Num mundo mais quente

O cenário pode piorar num mundo mais quente --até o fim do século, a temperatura pode subir até 6°C no país, segundo o Painel Brasileiro de Mudanças Climáticas. Com o avanço das mudanças climáticas, os períodos de seca devem se intensificar e, portanto, o risco dos incêndios florestais deve aumentar.

"O aumento da temperatura reduz as chuvas, o que pode elevar a incidência de queimada", diz Paulo Artaxo, pesquisador da USP (Universidade de São Paulo), especialista em mudanças climáticas.

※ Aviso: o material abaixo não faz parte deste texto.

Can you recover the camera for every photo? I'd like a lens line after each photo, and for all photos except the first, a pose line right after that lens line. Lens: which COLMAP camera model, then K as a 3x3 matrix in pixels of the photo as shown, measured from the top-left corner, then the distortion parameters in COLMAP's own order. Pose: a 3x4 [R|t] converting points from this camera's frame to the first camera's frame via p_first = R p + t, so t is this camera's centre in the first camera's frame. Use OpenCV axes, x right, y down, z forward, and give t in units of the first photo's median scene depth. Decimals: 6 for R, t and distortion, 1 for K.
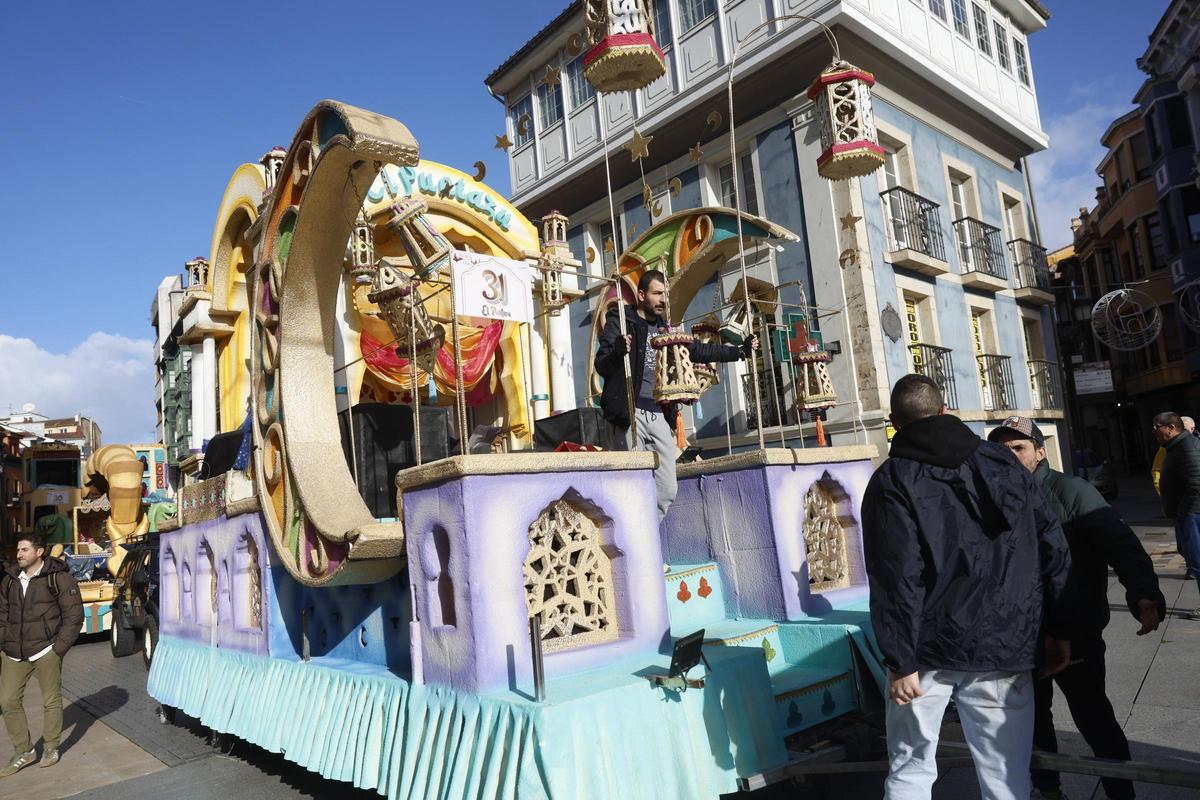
lens RADIAL K [[800.3, 0, 600.9], [0, 800.3, 400.2], [0, 0, 1]] dist [-0.000651, -0.007548]
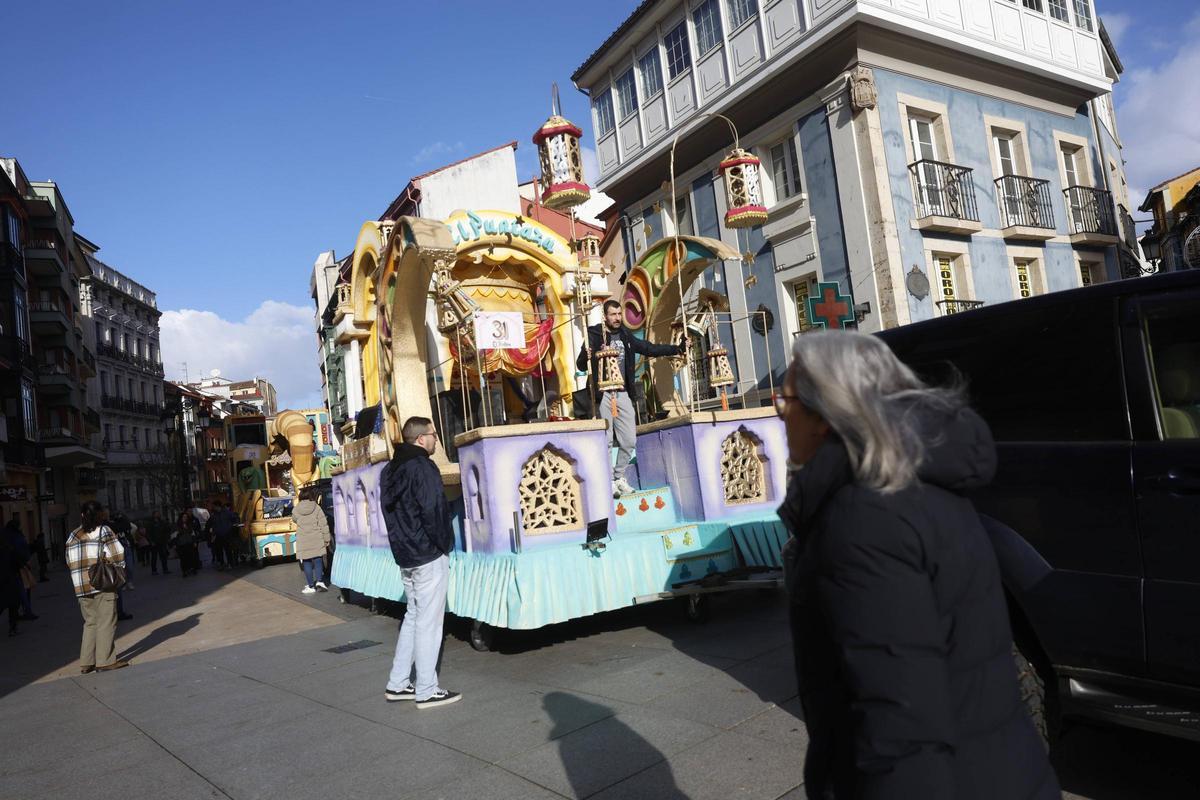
lens RADIAL K [[800.3, 0, 602.2], [0, 800.3, 400.5], [0, 0, 1]] dist [-0.000651, -0.007548]
pose [[0.984899, -0.033973, -0.169766, 0.184343], [0.045928, 0.996696, 0.066996, -0.045989], [0.166929, -0.073781, 0.983205, -0.337372]]
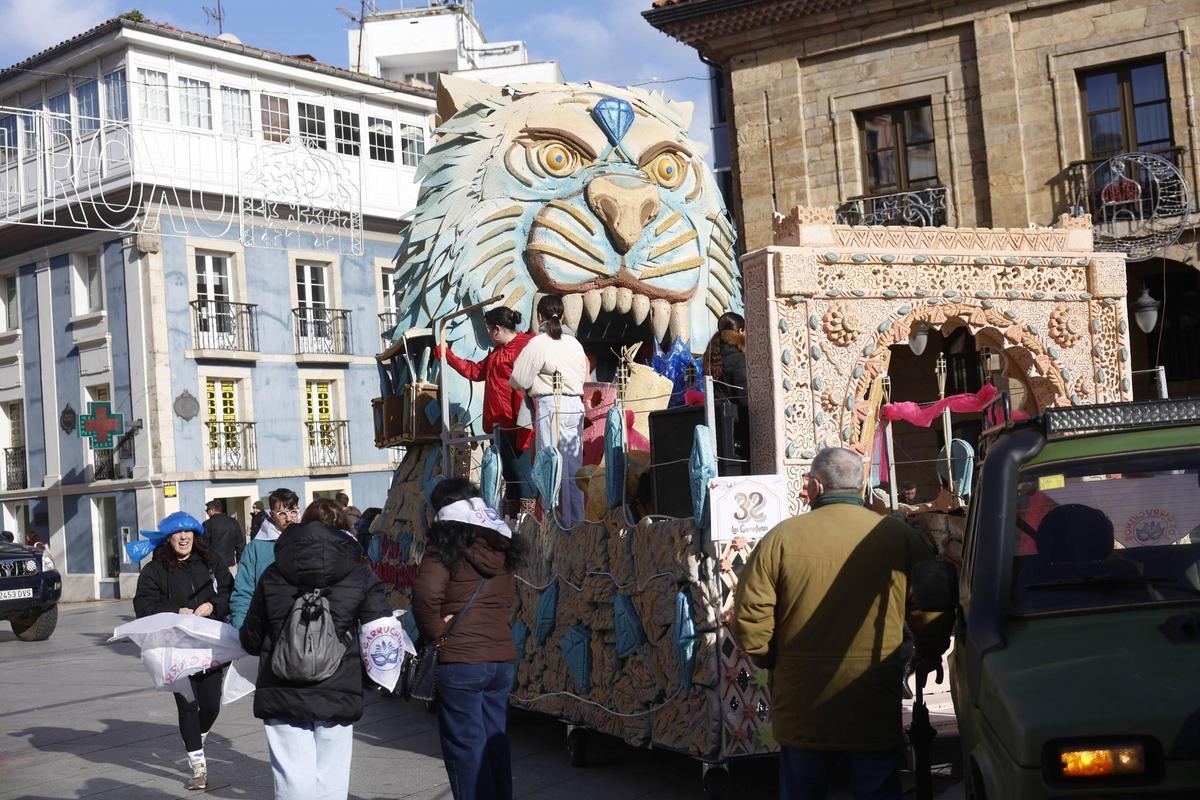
lens RADIAL K [[1494.8, 0, 599.1], [0, 1494.8, 403.8], [0, 0, 1]] dist [0.000058, 0.000000]
pose [[0.984168, 0.032044, 0.174314, 1.011938], [-0.039691, 0.998389, 0.040557, -0.380704], [-0.172734, -0.046833, 0.983854, -2.579718]]
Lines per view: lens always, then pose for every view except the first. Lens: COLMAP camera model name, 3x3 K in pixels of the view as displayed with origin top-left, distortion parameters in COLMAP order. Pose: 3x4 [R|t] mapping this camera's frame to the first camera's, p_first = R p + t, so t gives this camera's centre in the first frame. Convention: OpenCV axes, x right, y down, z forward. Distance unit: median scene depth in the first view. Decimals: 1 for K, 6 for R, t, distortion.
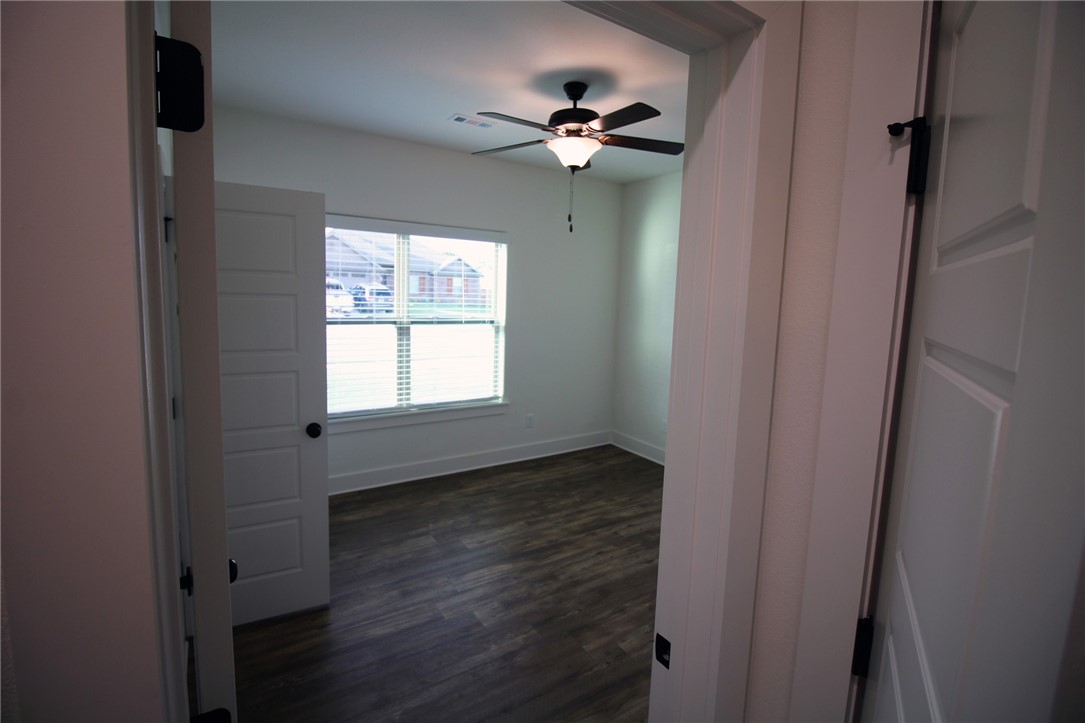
lens RADIAL K [[500.9, 0, 541.6], [0, 500.9, 345.0], [0, 0, 1]] dist [0.000810, -0.013318]
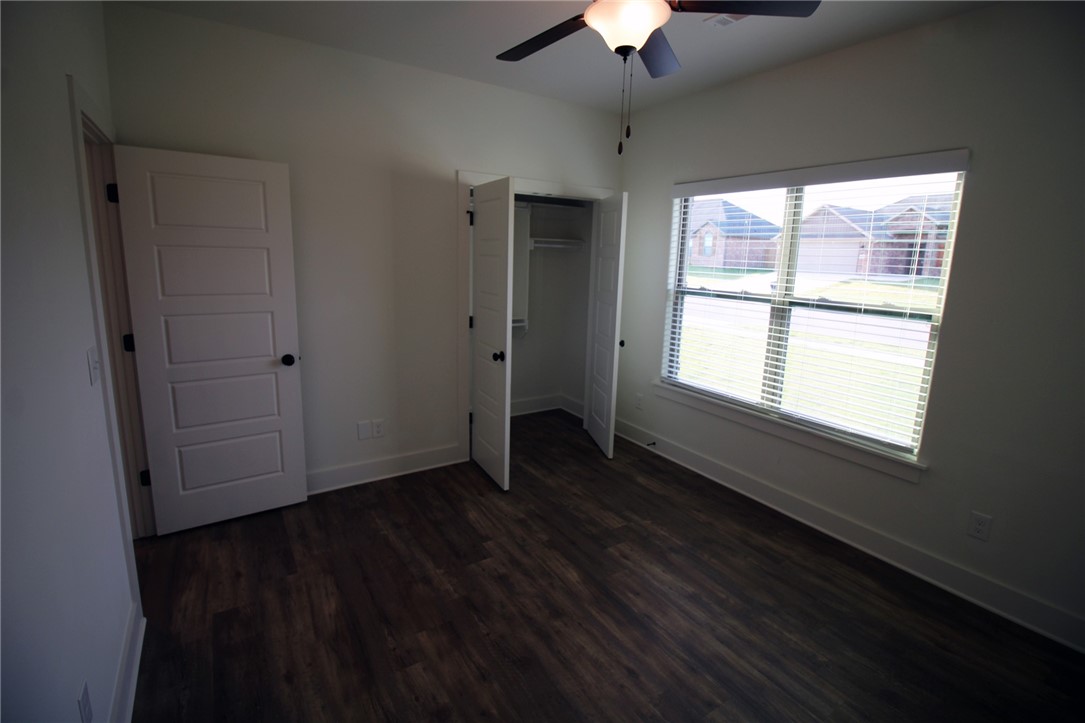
lens RADIAL K [[500.9, 0, 541.6], [0, 500.9, 345.0], [0, 0, 1]] dist [0.000810, -0.013318]
pose [[-0.004370, 0.146366, -0.989221, 0.606407], [-0.139845, 0.979420, 0.145534, -0.048648], [0.990164, 0.138973, 0.016188, 0.748798]]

Fumaça tinge de cinza o céu de Apuí, no sul do Amazonas, região que registrou avanço de desmatamento nos últimos meses - Bruno Kelly/Reuters - Bruno Kelly/Reuters
Fumaça tinge de cinza o céu de Apuí, no sul do Amazonas, região que registrou avanço de desmatamento nos últimos meses
Imagem: Bruno Kelly/Reuters
Os modelos rodados em computadores que fazem as previsões, no entanto, ainda não são precisos. "Eles não conseguem prever bem como, onde e de que maneira vai chover. Então, não dá para se ter um quadro muito claro em relação a incidência de queimada, embora a tendência seja de aumento", detalha Artaxo.

Mais difícil que lidar com a incerteza dos modelos, é prever o futuro das políticas públicas ambientais no Brasil, opina o pesquisador. "Elas foram muito enfraquecidas ao longo dos últimos dois anos. O Brasil firmou compromissos internacionais para reduzir emissões, mas parece ter se esquecido deles", diz Artaxo, apontando risco de o país não cumprir as metas assumidas no Acordo de Paris.

Cooperação internacional

Por ser uma fonte considerável de emissão de gases estufa, que aceleram as mudanças climáticas, os incêndios em florestas tropicais entraram no radar dos projetos de cooperação do governo alemão. Desde 2012, a Agência Alemã de Cooperação Internacional (GIZ) atua junto ao ministério brasileiro em ações de combate e manejo integrado do fogo em reservas ambientais.

"A parceria faz parte da Iniciativa Internacional do Clima lançada na Alemanha, e que financia projetos que combatam as mudanças climáticas", explica Michael Schulze, do GIZ. "O controle dos incêndios florestais reduz as emissões de CO2 e protege a biodiversidade", complementa.

Nos últimos cinco anos, o Brasil recebeu cerca de R$ 45 milhões (12,5 milhões de euros) em projetos de cooperação técnica e financeira --parte desse dinheiro ajudou a financiar novos equipamentos e veículos usados pelas equipes do Prevfogo do Ibama.